*** Document excerpt Section Begins ***

It’s Motorcycle Part Three

My second bike was Kawasaki 350 R.  The R stood for Racer.  How I came about getting this bike was a fluke.  A friend was moving out of state.  He had a Chevette that was pretty rough, and the Kawasaki that he wanted to sell.  He was asking $300.oo for the Chevette, and $350.oo for the Kawasaki.  The Motorcycle was in great shape, but the Chevette was pretty rough and planned to sell it for parts.  As it turned out a mechanic friend of mine was looking for a parts chevette parts car to repair customers car.  The parts he needed were in good shape.  He offered me  $550.OO for the  Chevette.  I told my friend about the offer and he told me to give him $50.oo and I could keep the Kaw.  Great luck there for me.   The Kaw was a 350 R.  Supposedly the R stood for Race.  All I know is the bike would be real slow until you got the RPM’s up Then if you weren’t careful you would pop a wheelie.  I rode this bike for a couple of years.  Itook my boys for a ride on it.  A short ride.  But my youngest who was about 2 years old enjoyed most.  Years later while attending college he was asked his earliest memory.  His answer was riding the bike with me.  I had a picture of him on it with me, I dug it out and gave it to him.  I only wish I had a copy.  Somewhere during his many moves to colleges and jobs he lost it.

*** Document excerpt Section Ends ***
*** Given entries Section Begins ***

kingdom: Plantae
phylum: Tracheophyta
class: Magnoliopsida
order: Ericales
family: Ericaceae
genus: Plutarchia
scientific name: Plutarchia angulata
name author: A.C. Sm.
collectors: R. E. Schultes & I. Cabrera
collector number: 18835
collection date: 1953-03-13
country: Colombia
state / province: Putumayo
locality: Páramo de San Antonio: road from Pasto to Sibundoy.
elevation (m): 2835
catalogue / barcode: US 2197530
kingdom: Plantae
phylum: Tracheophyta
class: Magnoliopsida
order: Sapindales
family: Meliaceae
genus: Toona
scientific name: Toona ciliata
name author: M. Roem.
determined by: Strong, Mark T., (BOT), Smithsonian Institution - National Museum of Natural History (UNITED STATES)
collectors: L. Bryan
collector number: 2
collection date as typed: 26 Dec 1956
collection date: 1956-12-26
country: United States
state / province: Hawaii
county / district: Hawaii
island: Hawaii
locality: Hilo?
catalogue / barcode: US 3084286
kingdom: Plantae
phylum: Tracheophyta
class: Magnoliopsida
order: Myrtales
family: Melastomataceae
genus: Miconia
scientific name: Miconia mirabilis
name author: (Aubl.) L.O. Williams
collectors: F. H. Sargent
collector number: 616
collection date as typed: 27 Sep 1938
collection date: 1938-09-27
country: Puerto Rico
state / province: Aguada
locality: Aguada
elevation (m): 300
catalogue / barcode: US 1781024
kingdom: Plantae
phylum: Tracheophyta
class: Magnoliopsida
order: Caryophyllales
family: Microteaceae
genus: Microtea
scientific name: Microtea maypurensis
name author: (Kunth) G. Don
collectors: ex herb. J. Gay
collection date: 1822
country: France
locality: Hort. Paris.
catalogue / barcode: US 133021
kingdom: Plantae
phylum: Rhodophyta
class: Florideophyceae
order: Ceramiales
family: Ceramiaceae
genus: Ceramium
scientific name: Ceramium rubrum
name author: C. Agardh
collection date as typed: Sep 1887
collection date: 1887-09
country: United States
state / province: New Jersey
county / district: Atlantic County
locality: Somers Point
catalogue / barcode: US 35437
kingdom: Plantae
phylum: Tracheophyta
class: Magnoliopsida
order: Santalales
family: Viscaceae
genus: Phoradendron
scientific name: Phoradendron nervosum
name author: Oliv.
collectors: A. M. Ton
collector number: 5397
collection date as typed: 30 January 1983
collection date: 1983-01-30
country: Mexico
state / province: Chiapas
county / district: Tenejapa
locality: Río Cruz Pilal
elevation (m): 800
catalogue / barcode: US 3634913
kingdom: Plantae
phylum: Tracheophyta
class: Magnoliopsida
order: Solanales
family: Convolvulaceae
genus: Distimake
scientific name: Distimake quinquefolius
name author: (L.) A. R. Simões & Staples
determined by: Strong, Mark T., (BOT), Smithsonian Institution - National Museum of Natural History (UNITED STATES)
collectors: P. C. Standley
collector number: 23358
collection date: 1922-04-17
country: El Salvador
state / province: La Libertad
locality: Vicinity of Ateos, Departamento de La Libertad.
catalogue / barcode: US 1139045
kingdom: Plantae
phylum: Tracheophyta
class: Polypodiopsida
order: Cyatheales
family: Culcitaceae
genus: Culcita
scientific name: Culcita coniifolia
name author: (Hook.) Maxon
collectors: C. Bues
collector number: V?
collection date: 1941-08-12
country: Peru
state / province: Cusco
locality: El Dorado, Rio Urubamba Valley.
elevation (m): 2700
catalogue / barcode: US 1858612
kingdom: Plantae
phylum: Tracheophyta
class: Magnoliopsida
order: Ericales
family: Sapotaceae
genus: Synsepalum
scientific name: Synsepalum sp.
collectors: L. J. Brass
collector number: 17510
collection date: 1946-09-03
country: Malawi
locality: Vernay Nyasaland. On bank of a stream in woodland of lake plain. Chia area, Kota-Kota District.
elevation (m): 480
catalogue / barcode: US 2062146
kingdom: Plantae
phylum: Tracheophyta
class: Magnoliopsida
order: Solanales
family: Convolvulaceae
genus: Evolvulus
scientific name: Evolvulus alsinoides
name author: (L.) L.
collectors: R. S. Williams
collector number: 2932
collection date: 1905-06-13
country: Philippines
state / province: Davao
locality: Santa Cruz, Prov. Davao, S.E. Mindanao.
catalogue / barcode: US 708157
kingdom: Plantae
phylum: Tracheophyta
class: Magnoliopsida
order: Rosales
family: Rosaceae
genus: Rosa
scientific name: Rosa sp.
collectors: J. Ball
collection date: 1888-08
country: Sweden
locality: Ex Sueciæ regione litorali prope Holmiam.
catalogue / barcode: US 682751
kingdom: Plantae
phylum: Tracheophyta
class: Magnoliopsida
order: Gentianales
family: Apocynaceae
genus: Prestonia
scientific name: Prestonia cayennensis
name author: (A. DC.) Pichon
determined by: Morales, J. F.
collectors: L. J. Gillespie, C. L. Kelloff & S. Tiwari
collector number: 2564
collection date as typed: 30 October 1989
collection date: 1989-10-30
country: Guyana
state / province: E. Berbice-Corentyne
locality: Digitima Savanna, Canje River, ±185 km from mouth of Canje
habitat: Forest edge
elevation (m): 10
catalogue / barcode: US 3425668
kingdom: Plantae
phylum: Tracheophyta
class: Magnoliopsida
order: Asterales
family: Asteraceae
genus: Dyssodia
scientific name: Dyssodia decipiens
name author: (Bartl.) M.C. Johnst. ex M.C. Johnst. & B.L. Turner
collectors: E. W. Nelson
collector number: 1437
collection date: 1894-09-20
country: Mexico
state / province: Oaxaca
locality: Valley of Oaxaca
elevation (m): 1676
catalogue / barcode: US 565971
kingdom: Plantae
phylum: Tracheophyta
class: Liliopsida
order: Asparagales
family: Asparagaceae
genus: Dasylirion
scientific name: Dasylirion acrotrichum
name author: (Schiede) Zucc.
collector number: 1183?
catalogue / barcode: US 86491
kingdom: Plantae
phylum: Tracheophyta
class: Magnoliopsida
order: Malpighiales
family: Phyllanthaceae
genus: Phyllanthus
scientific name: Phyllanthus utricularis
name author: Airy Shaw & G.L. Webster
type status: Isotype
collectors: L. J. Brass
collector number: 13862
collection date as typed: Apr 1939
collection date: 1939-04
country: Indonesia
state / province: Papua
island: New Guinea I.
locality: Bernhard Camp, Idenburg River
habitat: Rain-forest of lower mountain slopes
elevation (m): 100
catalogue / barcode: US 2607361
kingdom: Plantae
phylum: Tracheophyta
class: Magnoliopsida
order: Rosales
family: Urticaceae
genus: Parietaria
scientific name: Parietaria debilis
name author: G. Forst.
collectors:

*** Given entries Section Ends ***

§ **Exercise instructions**:
A. In the motorcycle story, how much did the mechanic offer for the Chevette?
B. Carry on the motorcycle story from its final sentence.

§ **Answer list**:
A. $550

B.
Siomeone gave me a Honda Scrambler, and I traded the Kaw for a dune buggy.  I could get both boys in it.   Later a guy who rented one of my bays in my garage to open a bodyshop.  Butwas rusty after 20+ years being out of the business.  I helped him catch up on techniques and the new paints.  About a year later he moved to a bigger shop.  But one day he called and had a 1955 Ford Crown Victoria he said he had $500.oo cash (not counting his time) in it and to thank me for the help I could have it for $500.oo.  I sold the dune buggy for $500.oo.  When I got home the next day and was going to get the car, I found a new refrigerator in the kitchen.  My wife had taken the money to buy a bigger refrigerator.  Bye, Bye Car.

The Honda scrambler was ok for a while I only had about a mile to ride to ride to work.  But I had to tune it every day before I could ride it.  One night, (by this time I had divorced)  I came home to find my Honda missing.  All the cops did was say ask the neighbors if they saw anything.   About a year later the boys came home from visiting their mother and told me they saw my Honda in pieces in her basement.  Apparently her boyfriend wanted it but knew nothing about bikes.

Any way I bought my next bike.  A 3 cylinder 750 Yamaha.  Fun bike to ride.  I took it to a Yamaha dealer for a tune up and overall check.  Worked fine for about a month.  Then had trouble starting it.  If I put old plugs in it started fine, just didn’t run so good.  I traded it for a ford window van.  Had some fun with it.  But it wasn’t a motorcycle.

More to come later.

Remember it isn’t what you ride.  It’s that you ride.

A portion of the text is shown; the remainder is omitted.